■ Job item ■
Rewrite the stretch from the line containing "### SQL AST" through the line containing "First, the SQL", putting "stage" in place of "phase" and keeping everything else the same.

■ Supplied entries ■

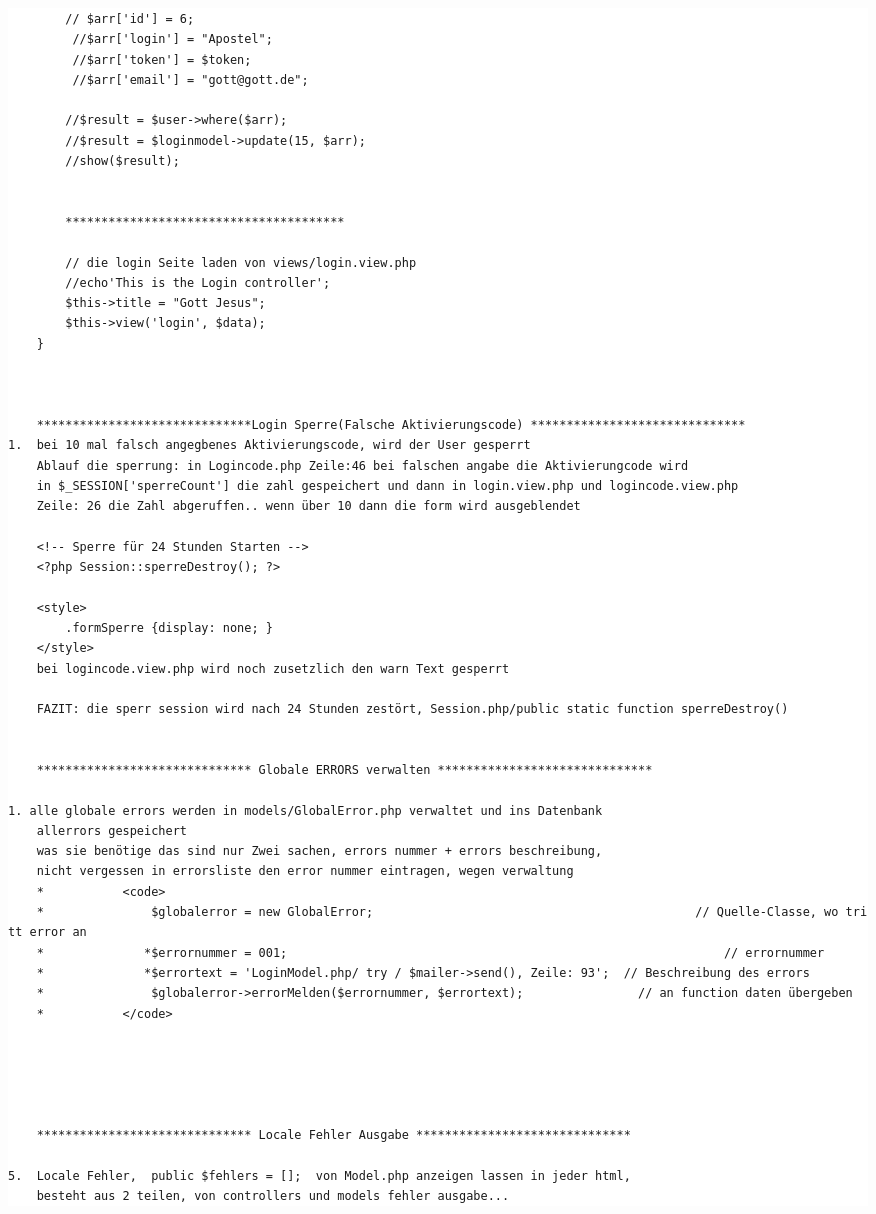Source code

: 		
			// $arr['id'] = 6;
			 //$arr['login'] = "Apostel";
			 //$arr['token'] = $token;
			 //$arr['email'] = "gott@gott.de";
			 
			//$result = $user->where($arr);	
			//$result = $loginmodel->update(15, $arr);	
			//show($result);
			
			
			***************************************
			
			// die login Seite laden von views/login.view.php
			//echo'This is the Login controller';
			$this->title = "Gott Jesus";
			$this->view('login', $data);
		} 
		
		
		
		******************************Login Sperre(Falsche Aktivierungscode) ******************************
	1.	bei 10 mal falsch angegbenes Aktivierungscode, wird der User gesperrt
		Ablauf die sperrung: in Logincode.php Zeile:46 bei falschen angabe die Aktivierungcode wird
		in $_SESSION['sperreCount'] die zahl gespeichert und dann in login.view.php und logincode.view.php
		Zeile: 26 die Zahl abgeruffen.. wenn über 10 dann die form wird ausgeblendet
		
		<!-- Sperre für 24 Stunden Starten -->
		<?php Session::sperreDestroy(); ?>
		
		<style>
			.formSperre	{display: none; }
		</style>	
		bei logincode.view.php wird noch zusetzlich den warn Text gesperrt
		
		FAZIT: die sperr session wird nach 24 Stunden zestört, Session.php/public static function sperreDestroy()	
			
		
		****************************** Globale ERRORS verwalten ******************************
		
	1. alle globale errors werden in models/GlobalError.php verwaltet und ins Datenbank
	    allerrors gespeichert
		was sie benötige das sind nur Zwei sachen, errors nummer + errors beschreibung,
		nicht vergessen in errorsliste den error nummer eintragen, wegen verwaltung
		*			<code>
		*				$globalerror = new GlobalError;												// Quelle-Classe, wo tritt error an
		*			   *$errornummer = 001;																// errornummer			
		*			   *$errortext = 'LoginModel.php/ try / $mailer->send(), Zeile: 93';  // Beschreibung des errors
	    *				$globalerror->errorMelden($errornummer, $errortext);				// an function daten übergeben
		*			</code>
		 
			
		
		
		
		****************************** Locale Fehler Ausgabe ******************************
		 
	5. 	Locale Fehler,  public $fehlers = [];  von Model.php anzeigen lassen in jeder html, 
		besteht aus 2 teilen, von controllers und models fehler ausgabe...
	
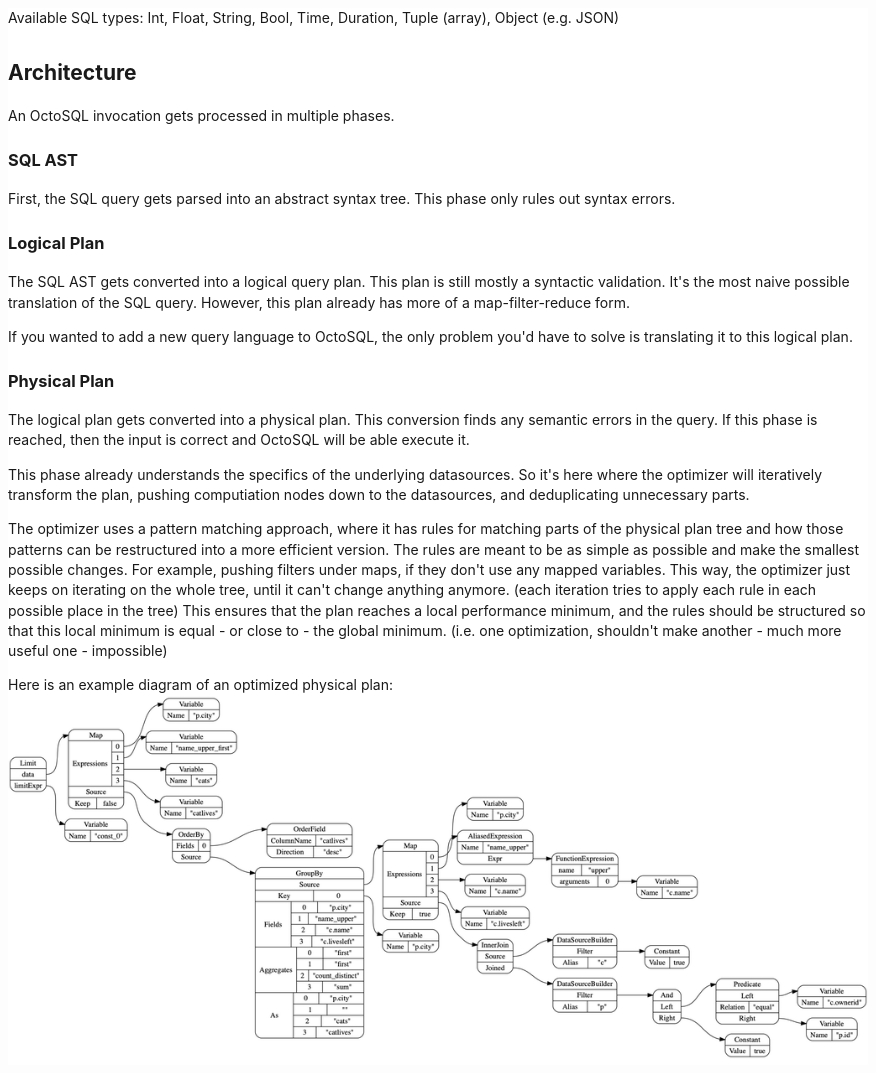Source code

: Available SQL types: Int, Float, String, Bool, Time, Duration, Tuple (array), Object (e.g. JSON)

## Architecture
An OctoSQL invocation gets processed in multiple phases.

### SQL AST
First, the SQL query gets parsed into an abstract syntax tree. This phase only rules out syntax errors.

### Logical Plan
The SQL AST gets converted into a logical query plan. This plan is still mostly a syntactic validation. It's the most naive possible translation of the SQL query. However, this plan already has more of a map-filter-reduce form.

If you wanted to add a new query language to OctoSQL, the only problem you'd have to solve is translating it to this logical plan.

### Physical Plan
The logical plan gets converted into a physical plan. This conversion finds any semantic errors in the query. If this phase is reached, then the input is correct and OctoSQL will be able execute it.

This phase already understands the specifics of the underlying datasources. So it's here where the optimizer will iteratively transform the plan, pushing computiation nodes down to the datasources, and deduplicating unnecessary parts.

The optimizer uses a pattern matching approach, where it has rules for matching parts of the physical plan tree and how those patterns can be restructured into a more efficient version. The rules are meant to be as simple as possible and make the smallest possible changes. For example, pushing filters under maps, if they don't use any mapped variables. This way, the optimizer just keeps on iterating on the whole tree, until it can't change anything anymore. (each iteration tries to apply each rule in each possible place in the tree) This ensures that the plan reaches a local performance minimum, and the rules should be structured so that this local minimum is equal - or close to - the global minimum. (i.e. one optimization, shouldn't make another - much more useful one - impossible)

Here is an example diagram of an optimized physical plan:
![Physical Plan](images/physical.png)
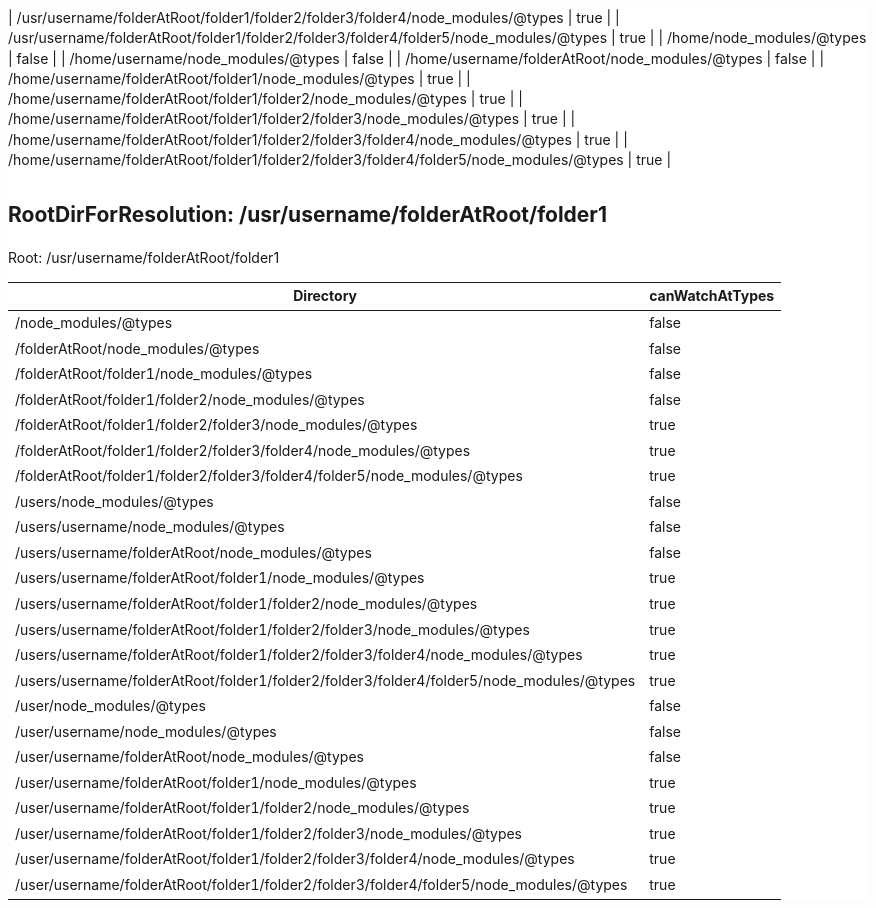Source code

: | /usr/username/folderAtRoot/folder1/folder2/folder3/folder4/node_modules/@types           | true            |
| /usr/username/folderAtRoot/folder1/folder2/folder3/folder4/folder5/node_modules/@types   | true            |
| /home/node_modules/@types                                                                | false           |
| /home/username/node_modules/@types                                                       | false           |
| /home/username/folderAtRoot/node_modules/@types                                          | false           |
| /home/username/folderAtRoot/folder1/node_modules/@types                                  | true            |
| /home/username/folderAtRoot/folder1/folder2/node_modules/@types                          | true            |
| /home/username/folderAtRoot/folder1/folder2/folder3/node_modules/@types                  | true            |
| /home/username/folderAtRoot/folder1/folder2/folder3/folder4/node_modules/@types          | true            |
| /home/username/folderAtRoot/folder1/folder2/folder3/folder4/folder5/node_modules/@types  | true            |

## RootDirForResolution: /usr/username/folderAtRoot/folder1

Root: /usr/username/folderAtRoot/folder1

| Directory                                                                                | canWatchAtTypes |
| ---------------------------------------------------------------------------------------- | --------------- |
| /node_modules/@types                                                                     | false           |
| /folderAtRoot/node_modules/@types                                                        | false           |
| /folderAtRoot/folder1/node_modules/@types                                                | false           |
| /folderAtRoot/folder1/folder2/node_modules/@types                                        | false           |
| /folderAtRoot/folder1/folder2/folder3/node_modules/@types                                | true            |
| /folderAtRoot/folder1/folder2/folder3/folder4/node_modules/@types                        | true            |
| /folderAtRoot/folder1/folder2/folder3/folder4/folder5/node_modules/@types                | true            |
| /users/node_modules/@types                                                               | false           |
| /users/username/node_modules/@types                                                      | false           |
| /users/username/folderAtRoot/node_modules/@types                                         | false           |
| /users/username/folderAtRoot/folder1/node_modules/@types                                 | true            |
| /users/username/folderAtRoot/folder1/folder2/node_modules/@types                         | true            |
| /users/username/folderAtRoot/folder1/folder2/folder3/node_modules/@types                 | true            |
| /users/username/folderAtRoot/folder1/folder2/folder3/folder4/node_modules/@types         | true            |
| /users/username/folderAtRoot/folder1/folder2/folder3/folder4/folder5/node_modules/@types | true            |
| /user/node_modules/@types                                                                | false           |
| /user/username/node_modules/@types                                                       | false           |
| /user/username/folderAtRoot/node_modules/@types                                          | false           |
| /user/username/folderAtRoot/folder1/node_modules/@types                                  | true            |
| /user/username/folderAtRoot/folder1/folder2/node_modules/@types                          | true            |
| /user/username/folderAtRoot/folder1/folder2/folder3/node_modules/@types                  | true            |
| /user/username/folderAtRoot/folder1/folder2/folder3/folder4/node_modules/@types          | true            |
| /user/username/folderAtRoot/folder1/folder2/folder3/folder4/folder5/node_modules/@types  | true            |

■ Response to this task ■
### SQL AST
First, the SQL query gets parsed into an abstract syntax tree. This stage only rules out syntax errors.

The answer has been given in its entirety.